But the people behind Big Time Crime, the ones whose profits run to millions, or even tens or hundreds of millions? They’re harder to catch, can skate away beyond the reach of the not-long-enough arm of the law.

“I’m gravely concerned that we don’t have the capacity to deal with serious financial crime in B.C. and perhaps more generally in Canada,” says Attorney General David Eby.

Eby has been banging this drum ever since the NDP came to power in 2017. The underlying message is that the previous B.C. Liberal government and Ottawa were asleep at the switch, allowing transnational crime to flourish to the point that it has skewed whole sectors of the economy.

“We’ve essentially been used as dupes by organized crime for the better part of a decade,” Eby says.

When Eby brought in former RCMP deputy commissioner Peter German to dig into money-laundering in Lower Mainland casinos, German’s subsequent 247-page Dirty Money report, released last June, painted a grim picture in which Chinese, Mexican and Middle Eastern crime groups funnelled money through the Lower Mainland.

The schemes included the “Vancouver Model” in which people wishing to secretly move money into Canada from China (and its tight currency controls) would borrow large amounts of cash from criminals here. The borrowers would launder the money through casinos — buying chips with cash, then swapping chips for cheques — before investing the proceeds in assets here. Using an underground bank, the lender would be repaid in China from the borrower’s assets there.

German estimated that more than $100 million had been laundered over seven years, but subsequent media reports suggest the amount was actually several times higher.

_Short problem 1_:
Using the article on money laundering in British Columbia, answer these:
(a) In what year did the NDP come to power?
(b) How many pages long was the Dirty Money report?
(c) How much money did German estimate had been laundered, and over how many years?
_Short problem 2_: List the crime groups that, according to the money laundering article, funneled money through the Lower Mainland.
_Short problem 3_: Carry on the article about money laundering in British Columbia, starting after its final sentence.

(Extracted data entries)
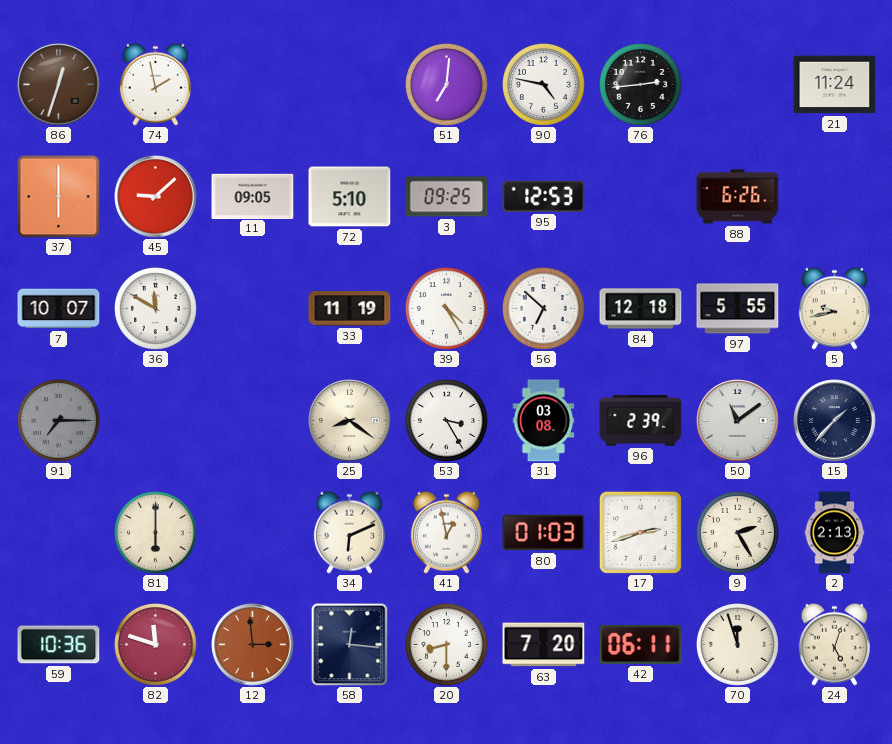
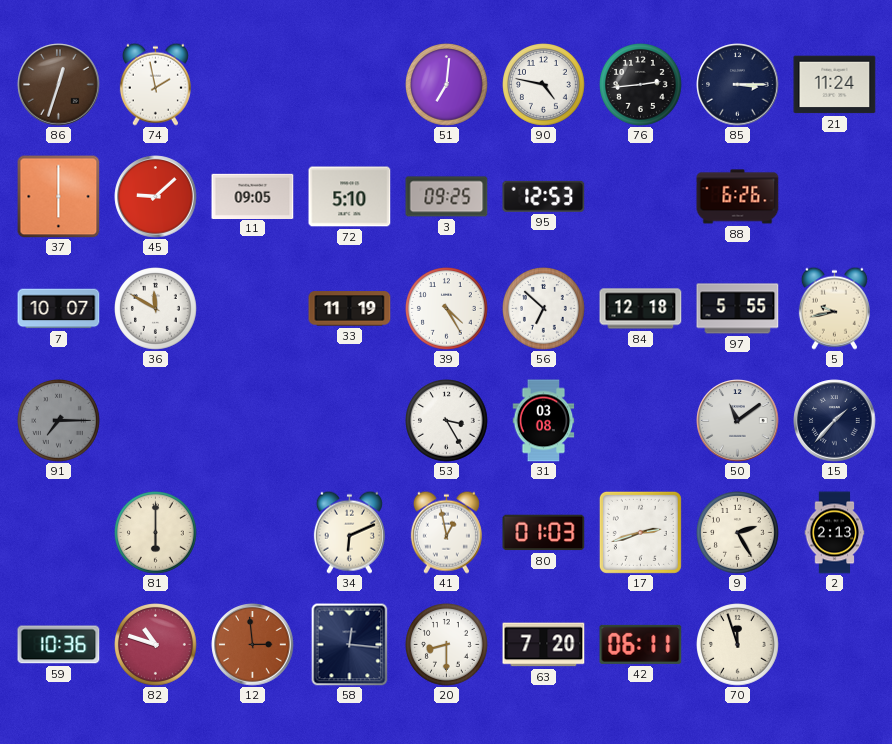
85: none -> 3:15
25: 8:21 -> none
96: 2:39 -> none
82: 11:48 -> 10:48
24: 5:03 -> none
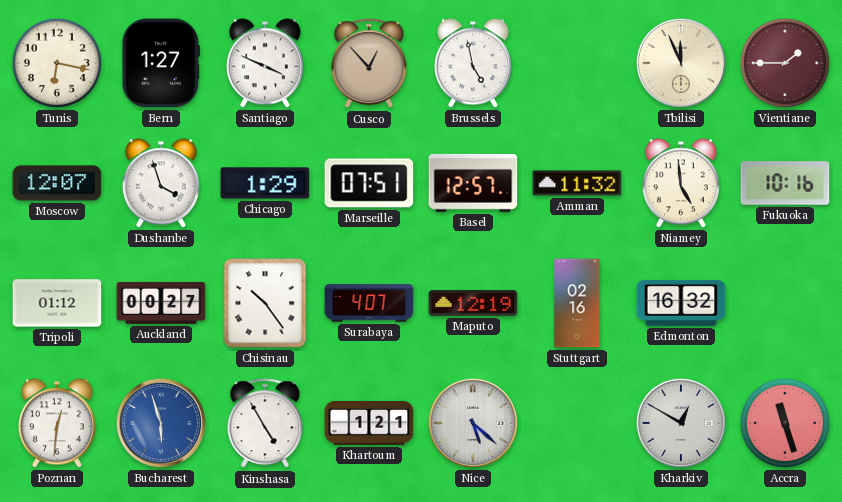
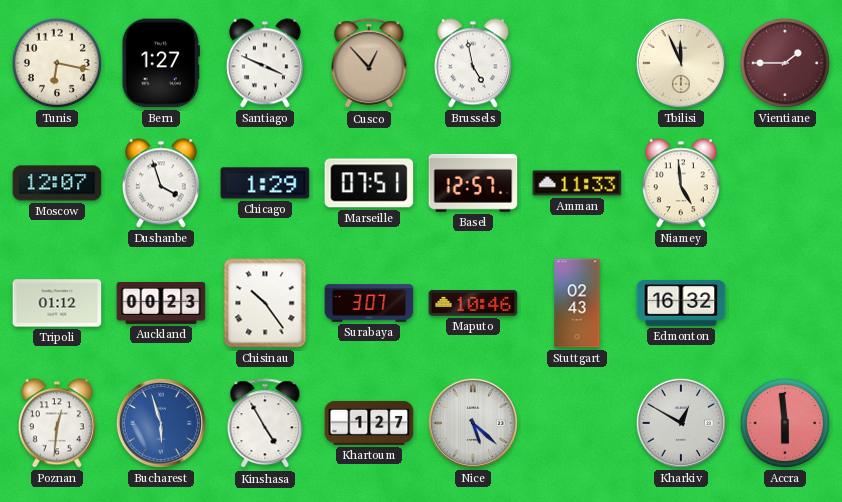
Amman: 11:32 -> 11:33
Fukuoka: 10:16 -> none
Auckland: 00:27 -> 00:23
Surabaya: 4:07 -> 3:07
Maputo: 12:19 -> 10:46
Stuttgart: 02:16 -> 02:43
Khartoum: 1:21 -> 1:27
Accra: 11:27 -> 5:59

_Result 1_:
(a) 2017
(b) 247 pages
(c) More than $100 million, over seven years

_Result 2_: Chinese crime groups, Mexican crime groups, Middle Eastern crime groups

_Result 3_:
And while the spotlight might be on casinos — both legal and illegal ones — there’s evidence the tentacles extend much farther. In November, Global News unearthed an internal police intelligence report that spoke of $1 billion worth of Lower Mainland luxury-property sales being tied to money laundering. Expensive cars and other high-end goods are in the mix, too. The Canadian Press reports that an international study estimates money laundering in B.C. tops $1 billion a year.

A second German report is due this spring. Eby hopes it answers questions like how it is that B.C. cluelessly extended tax breaks to a company without knowing the U.S. considered it “a significant transnational criminal organization,” and how a man accused of a massive fraud in China was able to invest heavily in B.C. real estate without anyone asking where the money came from. “That gap troubles me greatly,” Eby says.

How did we get here? Part of the reason might be that the RCMP, with a mandate that covers everything from solving murders to protecting the prime minister and wrestling drunks in 3 a.m. snowbanks, is stretched too thinly.

The understaffed organization is constantly robbing Peter to pay Paul. When, say, muscle-bound thugs start shooting each other in Surrey, the public clamour means gangs become the priority at the expense of other areas.

German wrote that the RCMP used to have a cadre of cops specializing in white-collar crime, drugs, proceeds of crime and the like, but lost much of that expertise when priorities shifted, primarily to terrorism, in 2012. Specialists were folded into a single section, the Federal and Serious Organized Crime unit.

“At present, the RCMP is redeveloping its capacity to deal with commercial fraud and money laundering, however what took only the stroke of a pen to abolish will take many years to redevelop,” German wrote.

Part of the answer, over the past three years, was the establishment of two teams consisting of 22 Mounties and five provincial gaming branch investigators to tackle casino-related crime, he wrote. That sounds like a lot, but note that the complexity of the cases involved means a single investigation can occupy a team for years.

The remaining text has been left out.